Selvaag gained his reputation as an innovator in the austere post-war years, when he wrote an open letter (with drawings) to the Norwegian parliament (with copies to twelve leading newspapers) severely criticizing residential regulations and codes for their inefficiency, and claiming that three times as many residences could be built with the same amount of materials and effort. Challenged to prove his point, he built a test home in the Ekeberg section of Oslo, the so-called Ekeberg House (Ekeberghuset) and first exhibited it on September 3, 1948.

The Ekeberg House was met with skepticism, many thinking it was not durable. Skeptics also thought that the savings in time and material were only possible for a single house, but could not be replicated for larger projects.

Selvaag's approach differed from previous practices in two respects:

- The design and the engineering of the structures were intended first and foremost to be functional. Materials, and particularly insulation, were specified to the needs of the structure, rather than conventional standards, which he considered overengineered.
- In order to ensure streamlined operations, Selvaag insisted on taking general contracting responsibility for a project, with craftsmen as employees or subcontractors.

These practices ran up against prevailing building codes that favored specifications far in excess of expected use, social policy that emphasized public works projects, and the architectural establishment.

The first projects based on this approach were in the residential areas of Bestum and Veitvet in Oslo, but multiple large projects followed: Selvaag took on large projects in Moss and Bærum, building homes on entire tracts. It is estimated that fully one half of all inhabitants of Moss live in homes designed and built by Selvaag. About 35,000 homes in Oslo were built by his company. Selvaag also pioneered the so-called terrace apartments.

His approach and outspokenness made him one of the most controversial figures in post-war Norway. Although non-partisan in his outlook, he commented on a wide range of political issues, including taxation, transportation, and telecommunications. He was asked to serve as minister of industry in the short-lived John Lyng cabinet, but turned the invitation down, citing his wish to remain independent. Brynjulf Bull, the former mayor of Oslo, commented in 1975 that his greatest regret was that the Labour Party had treated Selvaag shabbily.

==Legacy==
Selvaag's contribution to the housing scarcity in Norway following World War II, and subsequent years, created entire urban neighborhoods, especially in the Greater Oslo Region.
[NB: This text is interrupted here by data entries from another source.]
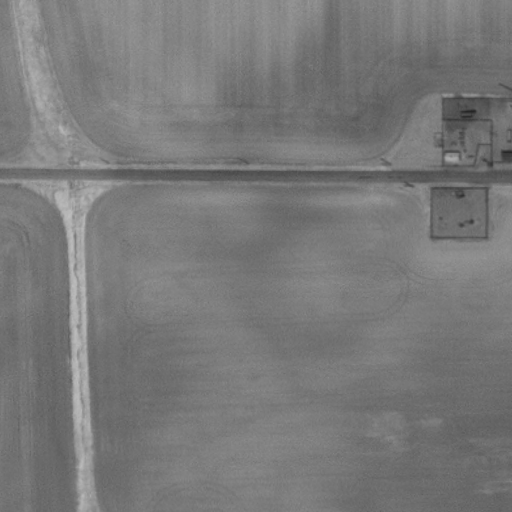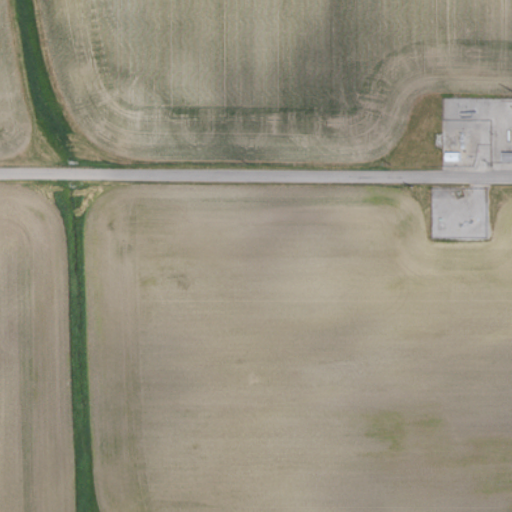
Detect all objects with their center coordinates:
building: (453, 156)
road: (256, 174)
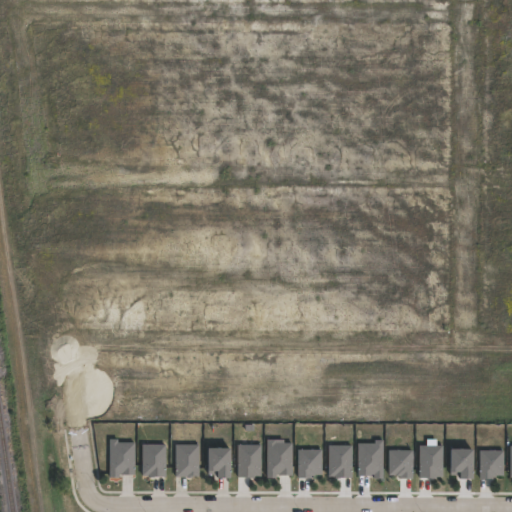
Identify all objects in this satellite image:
railway: (8, 456)
building: (120, 456)
building: (278, 457)
building: (370, 457)
building: (153, 459)
building: (186, 459)
building: (218, 459)
building: (248, 459)
building: (339, 459)
building: (430, 460)
building: (461, 460)
building: (511, 460)
building: (309, 462)
building: (400, 462)
building: (490, 462)
road: (266, 505)
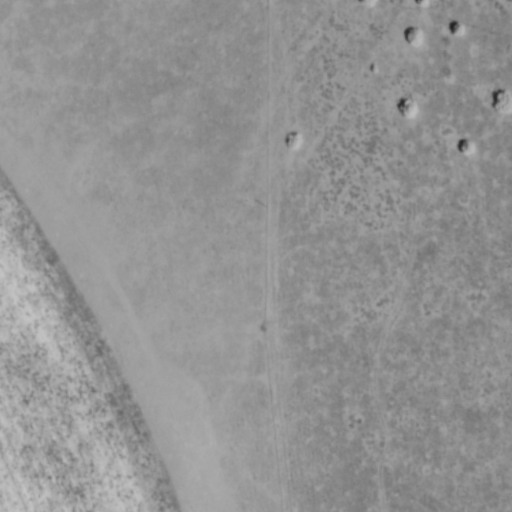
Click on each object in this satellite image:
road: (288, 243)
crop: (66, 393)
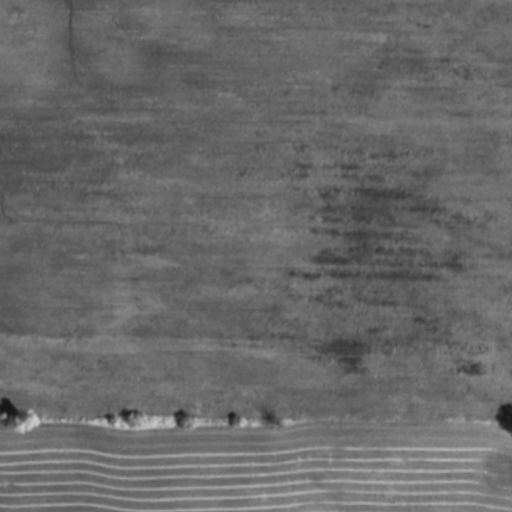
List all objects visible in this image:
crop: (255, 256)
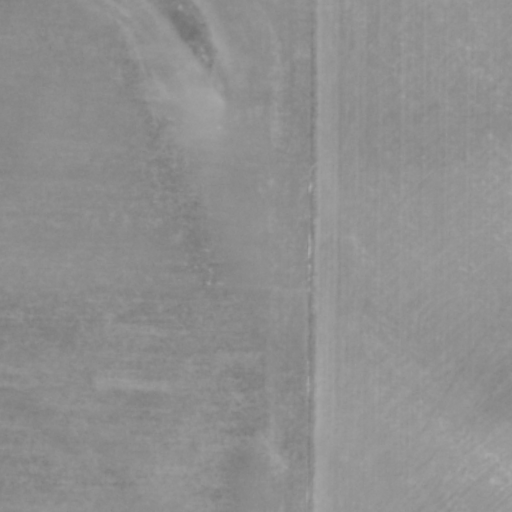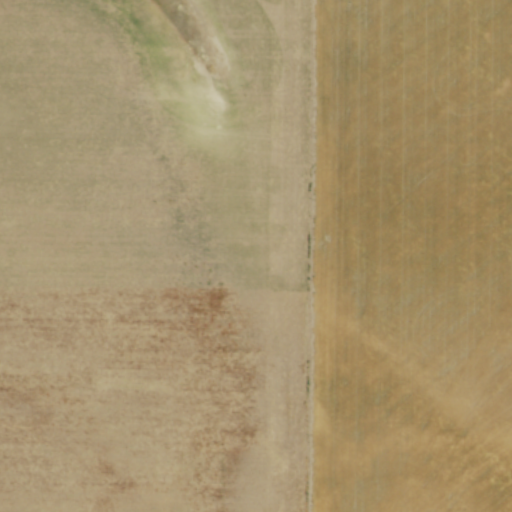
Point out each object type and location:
crop: (256, 256)
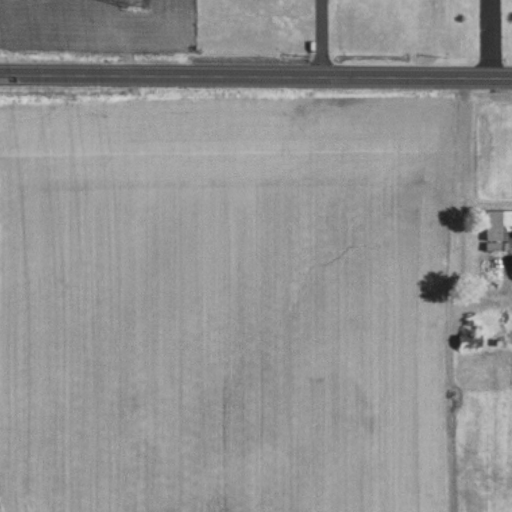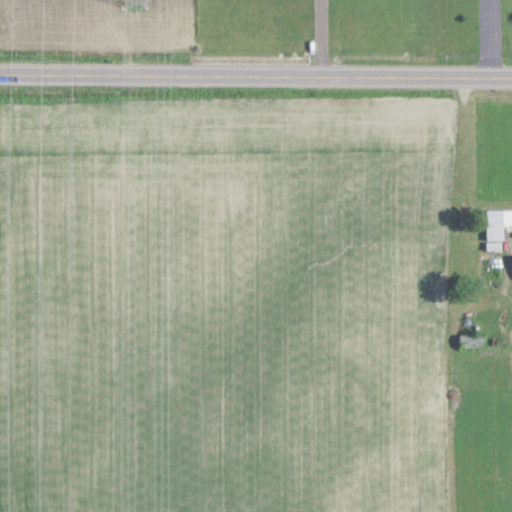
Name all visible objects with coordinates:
road: (329, 36)
road: (496, 37)
road: (255, 70)
building: (499, 224)
building: (472, 341)
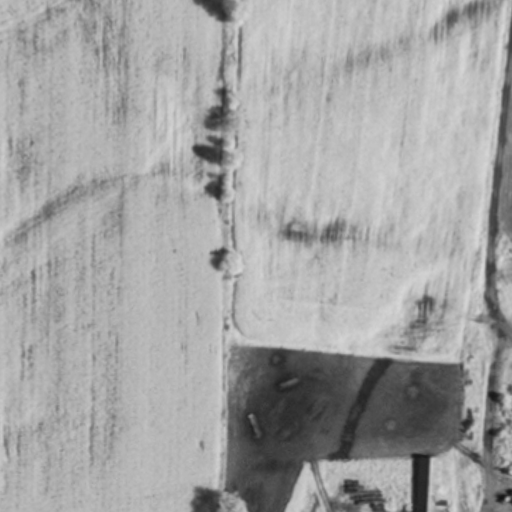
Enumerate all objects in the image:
building: (424, 483)
building: (428, 484)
His persistent philosophy was that society owed it to itself to use all its available resources to benefit as many of its citizens as possible, and especially those who were disadvantaged. He was an active proponent of building functional and affordable housing, hospitals, and support for the elderly.
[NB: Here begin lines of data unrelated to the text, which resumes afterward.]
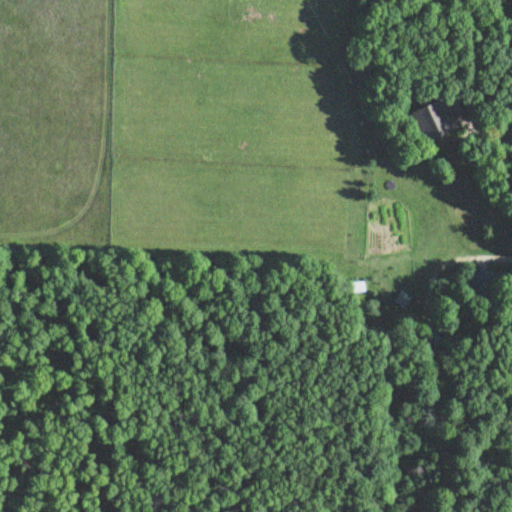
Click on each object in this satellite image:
building: (428, 119)
building: (510, 130)
building: (400, 297)
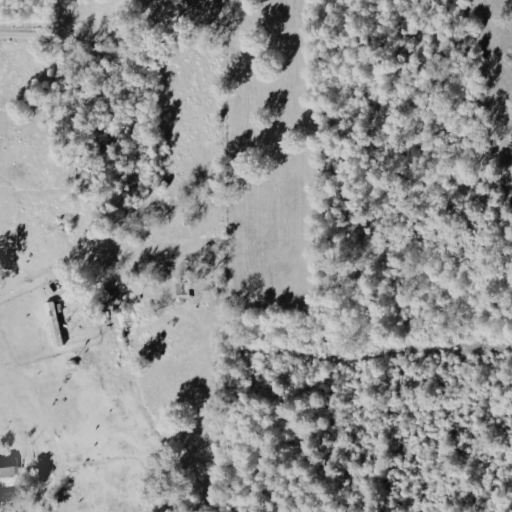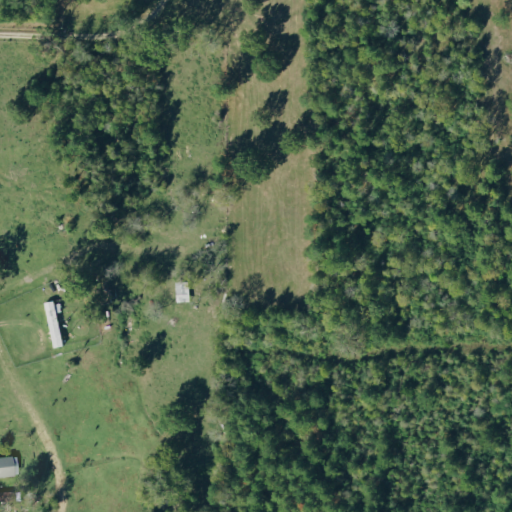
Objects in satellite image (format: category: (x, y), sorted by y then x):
road: (87, 33)
building: (54, 324)
road: (19, 403)
building: (8, 466)
building: (6, 496)
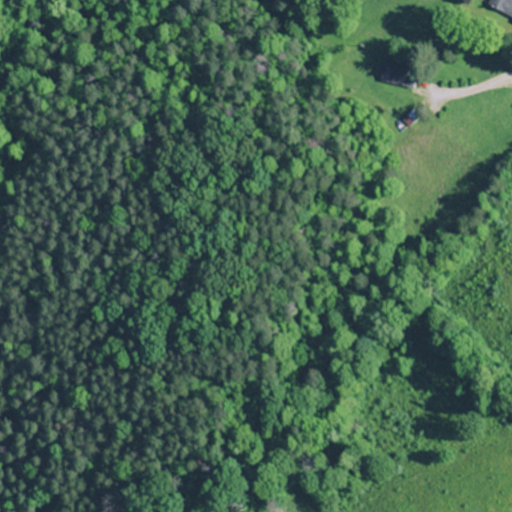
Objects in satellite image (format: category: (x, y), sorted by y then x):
building: (500, 7)
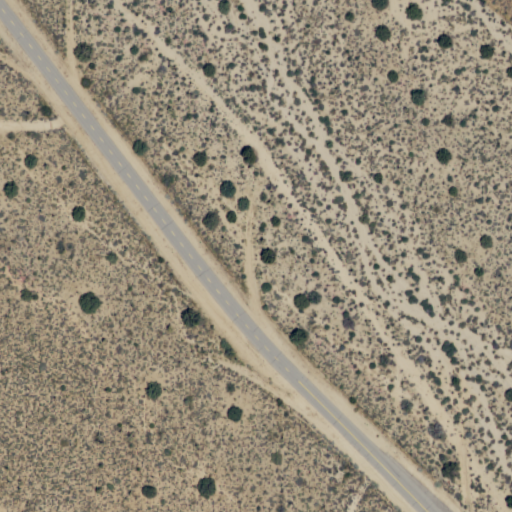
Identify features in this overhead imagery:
road: (42, 126)
road: (203, 267)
Starting with the project in the neighborhood of Veitvet, Selvaag made a custom of buying a sculpture for each of his projects. As a result, he became the largest purchaser of sculpture art in Norway, second only to the Norwegian government. In 1959, he also founded the first music school in Norway in 1959 in Veitvet and ran it until 1972, when he gave the school to the city of Oslo. This school evolved into several other music schools, notable among them the Norwegian Academy of Music.

==Honors==
- Selvaag received a number of awards and distinctions, including the St. Hallvard Medal in 1986 and the Order of St. Olav (Knight, later Commander).
- Selvaagparken is a park on Bryne just off the center of Vanse in Farsund Municipality.
- Olav Selvaags plass is located as Tjuvholmen in Oslo.
- Selvaagprisen is awarded by the Selvaag Group.